Prediction using decision tree
Once the decision tree is built using one of the above methods, we use the predict method to get results for the test data. In this function, test data and decision tree are passed as parameters. For every row in the data set, tree is traversed, and decision class is obtained. This function lets us traverse the tree while looking for a match in the branch searched (A, G, C, T) and the branch of the tree.
Implementation
The algorithm is implemented in python 3.8.1. The libraries used are Pandas (handling dataset), Graphviz (Visualizing the tree), NumPy (calculating log values).
Tree:
The tree data structure is stored as an object of class tree. Tree object consists:
> tree.data (Node)
> branches (List of branch objects)
--The branch object consists of a branch value and a tree object
Build tree function:
This function finds highest Information gain/lowest Gini impurity/lowest Misclassification Error, depending on the algorithm used and calls itself recursively passing the sub dataset to the function thus building a tree.

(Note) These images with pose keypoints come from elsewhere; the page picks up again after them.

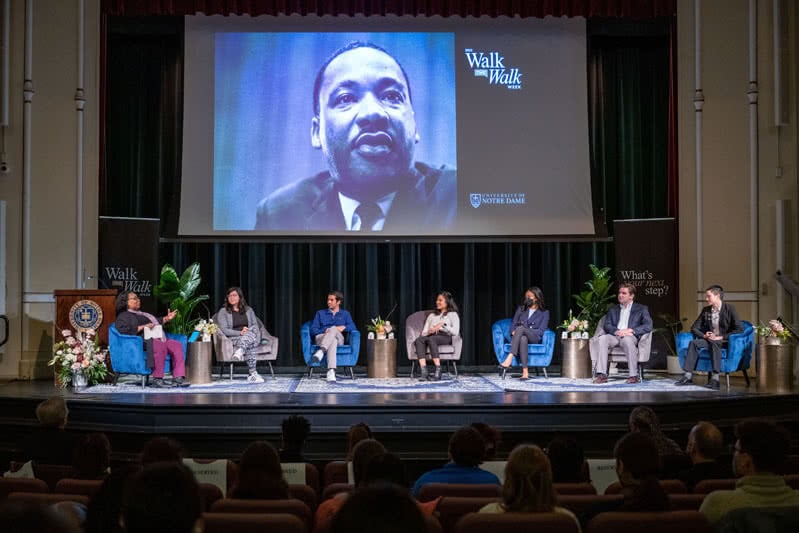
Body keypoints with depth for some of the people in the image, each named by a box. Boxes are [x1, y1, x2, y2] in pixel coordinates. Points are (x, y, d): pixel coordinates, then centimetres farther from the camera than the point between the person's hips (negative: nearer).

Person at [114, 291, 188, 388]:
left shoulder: (141, 314, 35)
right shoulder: (123, 316, 6)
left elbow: (155, 321, 45)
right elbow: (123, 330, -13)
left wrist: (166, 318, 30)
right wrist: (143, 327, -16)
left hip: (158, 338, 9)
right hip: (144, 340, -9)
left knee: (177, 346, -12)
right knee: (160, 346, -37)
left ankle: (179, 378, -22)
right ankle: (157, 380, -40)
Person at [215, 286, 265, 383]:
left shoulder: (248, 310, 19)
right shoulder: (223, 312, 8)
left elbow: (255, 325, 13)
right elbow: (224, 330, -4)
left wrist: (248, 330, -11)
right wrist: (240, 332, -17)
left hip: (251, 336, 2)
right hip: (233, 339, -2)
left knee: (249, 334, -38)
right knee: (248, 348, -38)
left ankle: (239, 352, -61)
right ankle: (253, 374, -52)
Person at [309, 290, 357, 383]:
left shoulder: (345, 314, 23)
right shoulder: (320, 313, 23)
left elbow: (352, 327, 5)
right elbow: (313, 330, 10)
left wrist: (343, 327, -15)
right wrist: (325, 331, -10)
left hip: (339, 339, 0)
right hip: (321, 338, 0)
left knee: (333, 329, -38)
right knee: (333, 341, -39)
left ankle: (321, 351, -57)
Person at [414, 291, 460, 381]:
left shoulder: (453, 315, 18)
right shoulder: (431, 316, 32)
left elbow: (455, 332, 1)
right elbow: (423, 333, 20)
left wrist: (442, 326, -7)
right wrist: (429, 331, -2)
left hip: (446, 337, -4)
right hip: (430, 336, 4)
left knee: (431, 339, -40)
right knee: (419, 340, -33)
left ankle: (438, 372, -45)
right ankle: (424, 372, -46)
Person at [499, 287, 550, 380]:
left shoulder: (544, 313, 10)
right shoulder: (521, 309, 22)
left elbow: (541, 331, -1)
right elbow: (513, 324, 17)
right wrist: (514, 332, -8)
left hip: (534, 339, -2)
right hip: (519, 337, 2)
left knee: (520, 328, -37)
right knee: (523, 339, -40)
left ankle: (509, 359, -52)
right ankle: (525, 372, -51)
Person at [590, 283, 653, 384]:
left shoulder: (641, 309, 16)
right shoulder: (613, 310, 26)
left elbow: (648, 326, 0)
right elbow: (607, 326, 11)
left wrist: (630, 330, -14)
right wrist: (617, 331, -13)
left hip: (630, 337, -3)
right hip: (614, 336, 3)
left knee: (627, 339, -39)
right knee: (602, 339, -31)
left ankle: (634, 375, -34)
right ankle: (602, 374, -36)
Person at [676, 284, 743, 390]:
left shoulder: (730, 309, -5)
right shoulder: (705, 310, 11)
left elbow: (739, 329, -13)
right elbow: (694, 328, 12)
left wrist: (721, 337, -20)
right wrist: (704, 335, -9)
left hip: (725, 341, -5)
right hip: (709, 339, 5)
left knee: (714, 343, -38)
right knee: (694, 343, -24)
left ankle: (715, 378, -48)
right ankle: (688, 376, -30)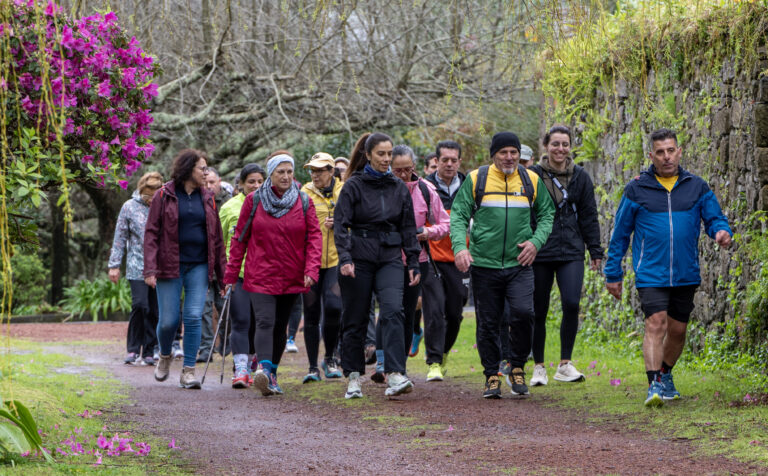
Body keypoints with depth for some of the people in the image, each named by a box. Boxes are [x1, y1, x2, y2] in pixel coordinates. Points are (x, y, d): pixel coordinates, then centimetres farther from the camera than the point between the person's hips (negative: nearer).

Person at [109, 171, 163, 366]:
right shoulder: (130, 207, 4)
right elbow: (120, 238, 8)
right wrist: (114, 265, 5)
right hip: (137, 267, -1)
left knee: (155, 310, 2)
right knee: (140, 305, -14)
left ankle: (148, 352, 10)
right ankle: (133, 349, -1)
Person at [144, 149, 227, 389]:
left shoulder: (206, 198, 10)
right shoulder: (164, 195, -1)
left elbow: (216, 236, 13)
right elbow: (151, 233, -4)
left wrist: (221, 272, 9)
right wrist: (150, 270, -13)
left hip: (199, 266, 3)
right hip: (170, 266, -3)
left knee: (194, 317, -8)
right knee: (168, 320, -1)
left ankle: (188, 371, -2)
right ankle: (165, 356, 29)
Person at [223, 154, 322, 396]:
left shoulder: (303, 202, 4)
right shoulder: (254, 201, 2)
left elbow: (314, 237, 2)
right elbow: (240, 238, 5)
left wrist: (311, 270, -12)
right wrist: (231, 274, 3)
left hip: (292, 277, 2)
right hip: (261, 275, -2)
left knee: (280, 327, 9)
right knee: (265, 322, -18)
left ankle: (271, 374, 23)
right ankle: (263, 369, -34)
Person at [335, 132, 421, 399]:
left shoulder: (399, 188, 10)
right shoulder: (354, 185, -1)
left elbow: (408, 227, 15)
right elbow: (341, 224, -6)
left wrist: (414, 264, 10)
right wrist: (344, 257, -18)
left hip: (390, 259, 2)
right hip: (359, 258, -2)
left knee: (393, 311, -18)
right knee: (355, 319, 3)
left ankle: (395, 376, -26)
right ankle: (354, 378, 15)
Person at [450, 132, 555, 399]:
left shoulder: (532, 181, 8)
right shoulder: (476, 180, 3)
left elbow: (546, 215, 15)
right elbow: (459, 216, 2)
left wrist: (536, 241, -2)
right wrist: (460, 247, -13)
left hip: (519, 265, 0)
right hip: (484, 264, 0)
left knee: (523, 313, -18)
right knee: (487, 323, 3)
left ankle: (518, 368, 2)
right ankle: (492, 376, 16)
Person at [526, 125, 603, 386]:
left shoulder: (580, 177, 8)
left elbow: (589, 217, 12)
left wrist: (595, 250, 8)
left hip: (571, 252, 1)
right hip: (539, 252, -1)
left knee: (571, 304, -16)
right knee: (538, 311, 3)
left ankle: (565, 365, -5)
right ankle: (539, 367, 14)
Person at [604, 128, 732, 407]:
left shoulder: (696, 187, 7)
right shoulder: (637, 189, 2)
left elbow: (714, 218, 8)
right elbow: (620, 234, 7)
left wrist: (721, 231, -17)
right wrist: (613, 274, 7)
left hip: (686, 275, 3)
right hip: (651, 274, -3)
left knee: (677, 329, 12)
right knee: (656, 324, -18)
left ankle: (665, 374, 35)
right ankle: (654, 385, -21)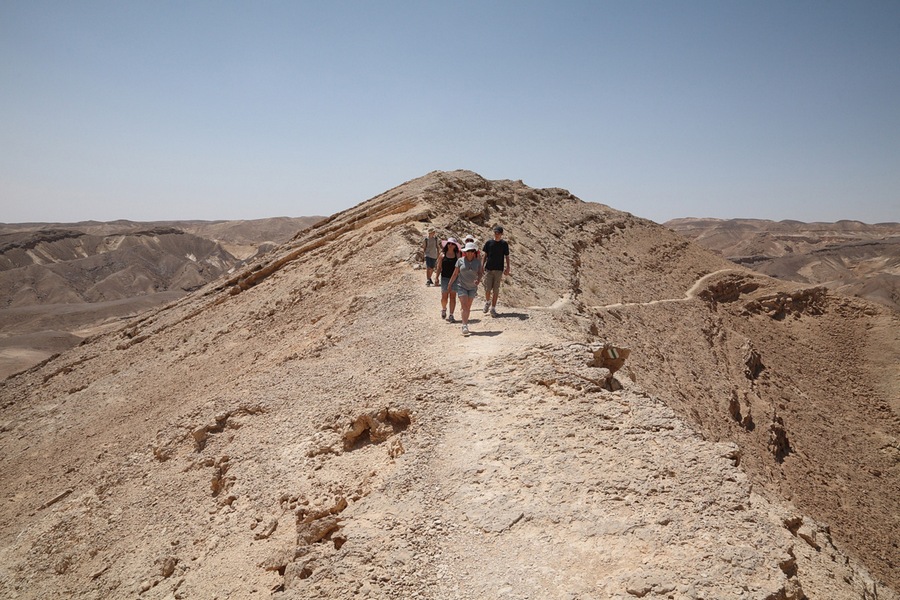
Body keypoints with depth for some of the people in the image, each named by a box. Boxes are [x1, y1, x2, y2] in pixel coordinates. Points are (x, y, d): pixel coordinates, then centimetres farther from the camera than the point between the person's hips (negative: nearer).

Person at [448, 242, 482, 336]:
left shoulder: (477, 262, 0)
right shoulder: (460, 261, -5)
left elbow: (480, 273, 3)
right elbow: (455, 273, 1)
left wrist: (478, 280, -19)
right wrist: (449, 285, 4)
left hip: (472, 288, 3)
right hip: (461, 286, -3)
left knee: (468, 307, 10)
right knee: (464, 306, -13)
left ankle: (465, 323, 24)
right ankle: (465, 326, -17)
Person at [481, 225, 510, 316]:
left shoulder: (504, 244, 3)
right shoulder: (489, 242, 3)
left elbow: (507, 256, 6)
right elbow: (484, 255, 7)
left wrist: (508, 268, -1)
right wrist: (482, 265, -2)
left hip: (499, 269, 0)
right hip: (489, 268, 0)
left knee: (496, 289, 0)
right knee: (487, 288, 0)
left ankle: (493, 308, 7)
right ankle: (487, 302, 28)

Accuracy values obtained (from Kaggle)
ID3 (Entropy & Information Gain):
➢ 89.6%
ID3 (Entropy & Information Gain) and post pruning:
➢ 87.931%
CART with Gini Impurity:
➢ 87.216%
CART with Gini Impurity and post pruning: 90.6
Misclassification Error: 87.6 our
Misclassification Error and post pruning: 90.87 our
ID3 (Entropy & Information Gain) with Chi square split stopping and post pruning:
➢ 90.2461% (95% confidence interval)
➢ 91.386% (99% confidence interval)
ID3 (Entropy & Information Gain) with Chi square split stopping:
➢ 88.46% (99% confidence interval)
CART (Gini Impurity) with Chi square split stopping and post pruning:
➢ 91.806% (95% confidence interval)
➢ 92.857% (99% confidence interval)
CART (Gini Impurity) with Chi square split stopping:
➢ 87.18%, 88.2% our code (99% confidence interval)
Misclassification Error with Chi square split stopping and post pruning:
➢ 91.6% our, 89.705% (99% confidence interval)
Result:
From the tests we have observed that, best results are seen while using CART (Based on Gini index) and implementing Chi Square test (with 99% confidence) to stop splitting and post pruning the resulting tree with an accuracy of 92.857%. The next best results where observed from the same configuration but with 95% confidence interval.
ID3 using entropy gave the next best outcome, resulting in an accuracy of 91.38% under the configuration of Chi square test and post pruning the tree.
The decision tree built using the miss classification error resulted in the least useful tree which resulted in an accuracy of 89.7%.